Imagen de portada: Agencia Uno / Sebastian Beltran Gaete

1. Hoy se sortea la clase 1970

El 31 de mayo de 1988, en la página 9 del Buenos Aires Herald apareció un artículo sobre una extraña ruleta que ese día decidiría la suerte de miles de varones argentinos de 18 años, “La lotería más excitante”. 

“Los números redondos y brillantes que decidirán qué ciudadanos nacidos en 1970 tendrán que cumplir con el Servicio Militar Obligatorio el año que viene están empezando a dar vueltas en el momento en que usted lee este artículo con el café o el mate de la mañana. Hoy, martes 31 de mayo, a las 8 de la mañana, el futuro de miles de compatriotas se decide en una lotería.” 

“Cuando digo ‘el futuro’ -prosigue el artículo- no sólo me refiero al año en que los jóvenes aprenden a matar, a obedecer órdenes sin pararse a pensar en sus consecuencias, a sufrir cualquier humillación que se le ocurra al oficial o suboficial en cuyas manos la lotería los haya arrojado. No hablo de los deberes ‘normales’ del colimba (corre, limpia, barre), servicios fundamentales a la patria”. 

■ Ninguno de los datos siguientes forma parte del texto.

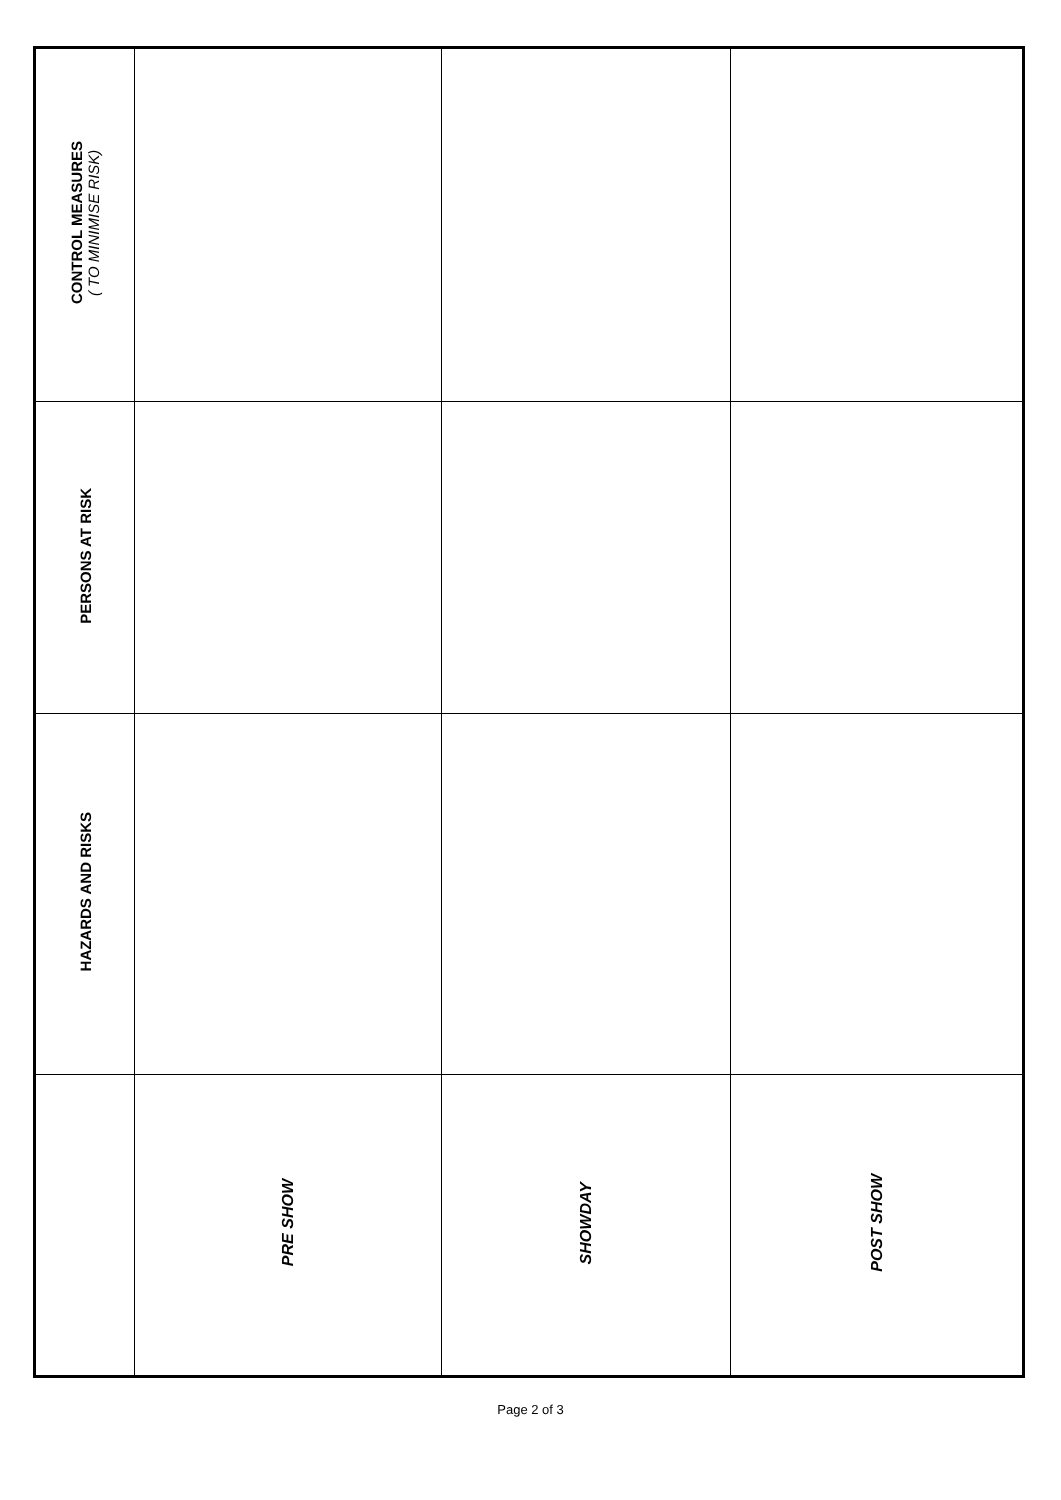| CONTROL MEASURES ( TO MINIMISE RISK) | | | |
| PERSONS AT RISK | | | |
| HAZARDS AND RISKS | | | |
| | PRE SHOW | SHOWDAY | POST SHOW |
Page 2 of 3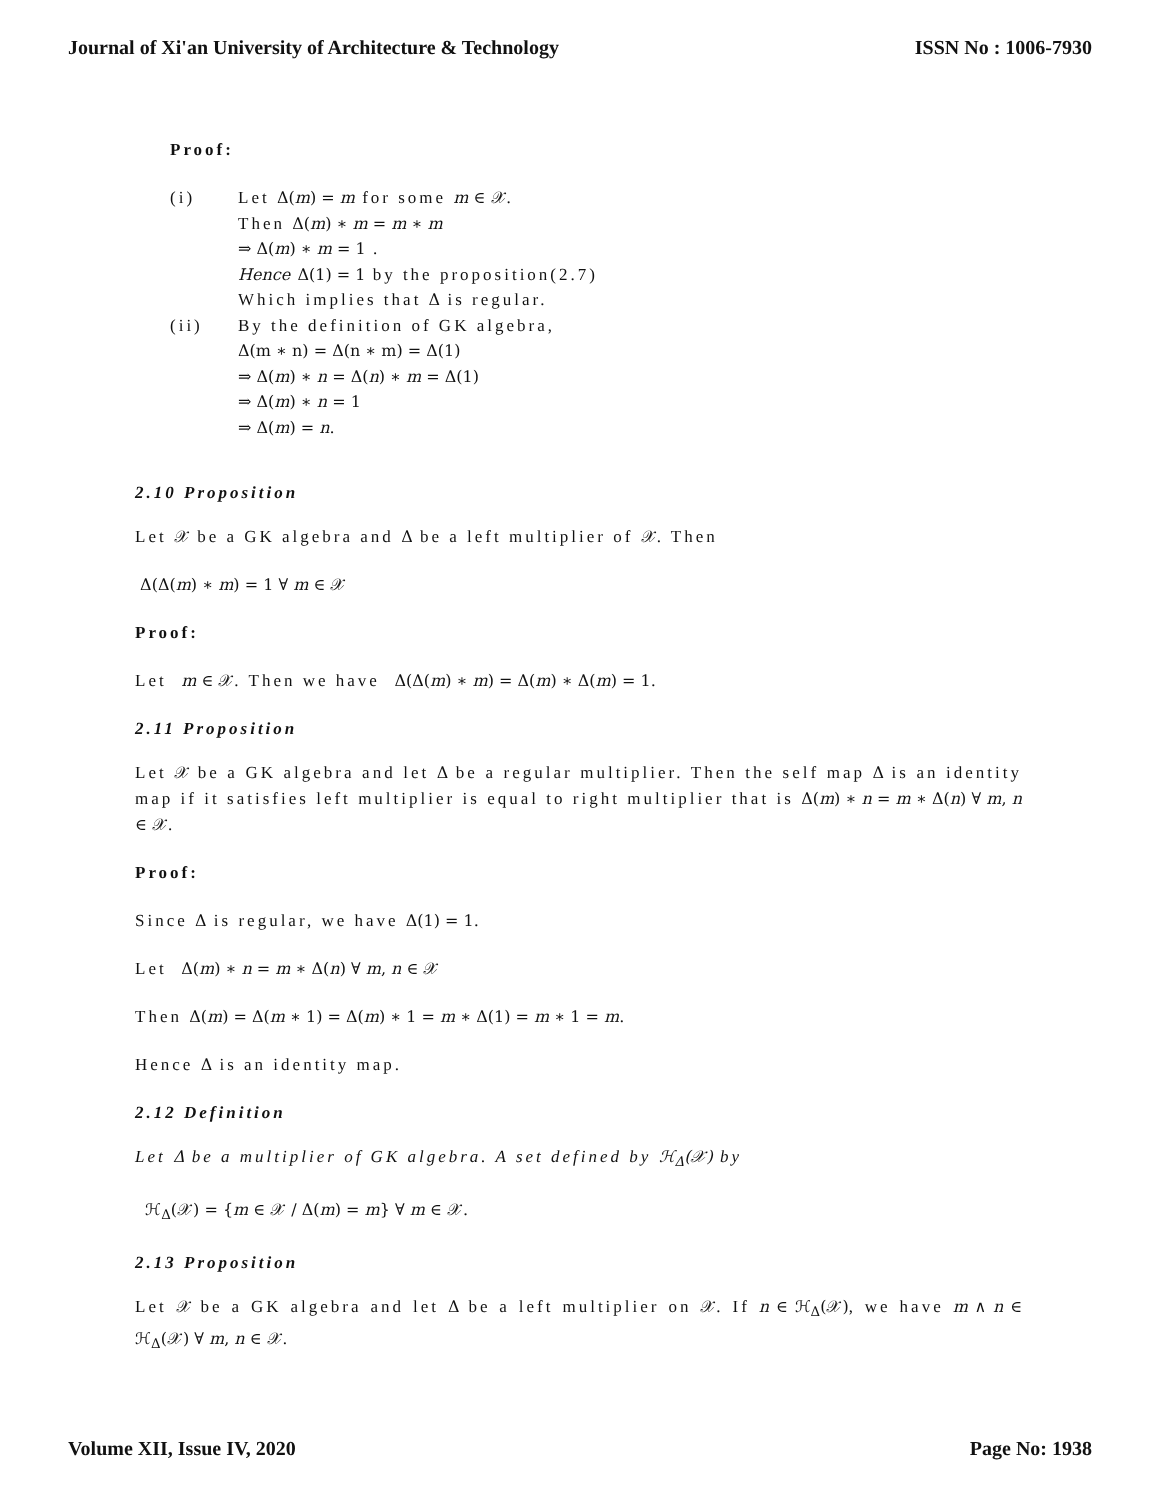Journal of Xi'an University of Architecture & Technology ISSN No : 1006-7930
Proof:
(i) Let Δ(m) = m for some m ∈ 𝒳.
Then Δ(m) ∗ m = m ∗ m
⇒ Δ(m) ∗ m = 1 .
Hence Δ(1) = 1 by the proposition(2.7)
Which implies that Δ is regular.
(ii) By the definition of GK algebra,
Δ(m ∗ n) = Δ(n ∗ m) = Δ(1)
⇒ Δ(m) ∗ n = Δ(n) ∗ m = Δ(1)
⇒ Δ(m) ∗ n = 1
⇒ Δ(m) = n.
2.10 Proposition
Let 𝒳 be a GK algebra and Δ be a left multiplier of 𝒳. Then
Δ(Δ(m) ∗ m) = 1 ∀ m ∈ 𝒳
Proof:
Let m ∈ 𝒳. Then we have Δ(Δ(m) ∗ m) = Δ(m) ∗ Δ(m) = 1.
2.11 Proposition
Let 𝒳 be a GK algebra and let Δ be a regular multiplier. Then the self map Δ is an identity map if it satisfies left multiplier is equal to right multiplier that is Δ(m) ∗ n = m ∗ Δ(n) ∀ m, n ∈ 𝒳.
Proof:
Since Δ is regular, we have Δ(1) = 1.
Let Δ(m) ∗ n = m ∗ Δ(n) ∀ m, n ∈ 𝒳
Then Δ(m) = Δ(m ∗ 1) = Δ(m) ∗ 1 = m ∗ Δ(1) = m ∗ 1 = m.
Hence Δ is an identity map.
2.12 Definition
Let Δ be a multiplier of GK algebra. A set defined by ℋ<sub>Δ</sub>(𝒳) by
ℋ<sub>Δ</sub>(𝒳) = {m ∈ 𝒳 / Δ(m) = m} ∀ m ∈ 𝒳.
2.13 Proposition
Let 𝒳 be a GK algebra and let Δ be a left multiplier on 𝒳. If n ∈ ℋ<sub>Δ</sub>(𝒳), we have m ∧ n ∈ ℋ<sub>Δ</sub>(𝒳) ∀ m, n ∈ 𝒳.
Volume XII, Issue IV, 2020 Page No: 1938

¿A qué se refería entonces el autor de este texto escrito y publicado en inglés hace 34 años cuando decía que el servicio militar podía tener efectos mucho más graves que las típicas humillaciones y castigos que se veían en la comedia de Carlitos Balá Canuto Cañete, conscripto del Siete? 

Comienza con dos datos: en 1986, la revista El Periodista publicó un informe oficial que determina que entre 1983 y 1985, más de cien conscriptos murieron en “extrañas circunstancias” mientras hacían el servicio militar; y en 1987, el Frente de Oposición al Servicio Militar (FOSMO), dirigido por Eduardo Pimentel, “recogió docenas de historias de jóvenes torturados con electricidad, encontrados muertos o abandonados sin cuidado médico, como un soldado informado como ‘suicidio’ cuya familia descubrió en su cadáver una herida de fusil y ninguna muestra de pólvora en sus manos o su pelo”. 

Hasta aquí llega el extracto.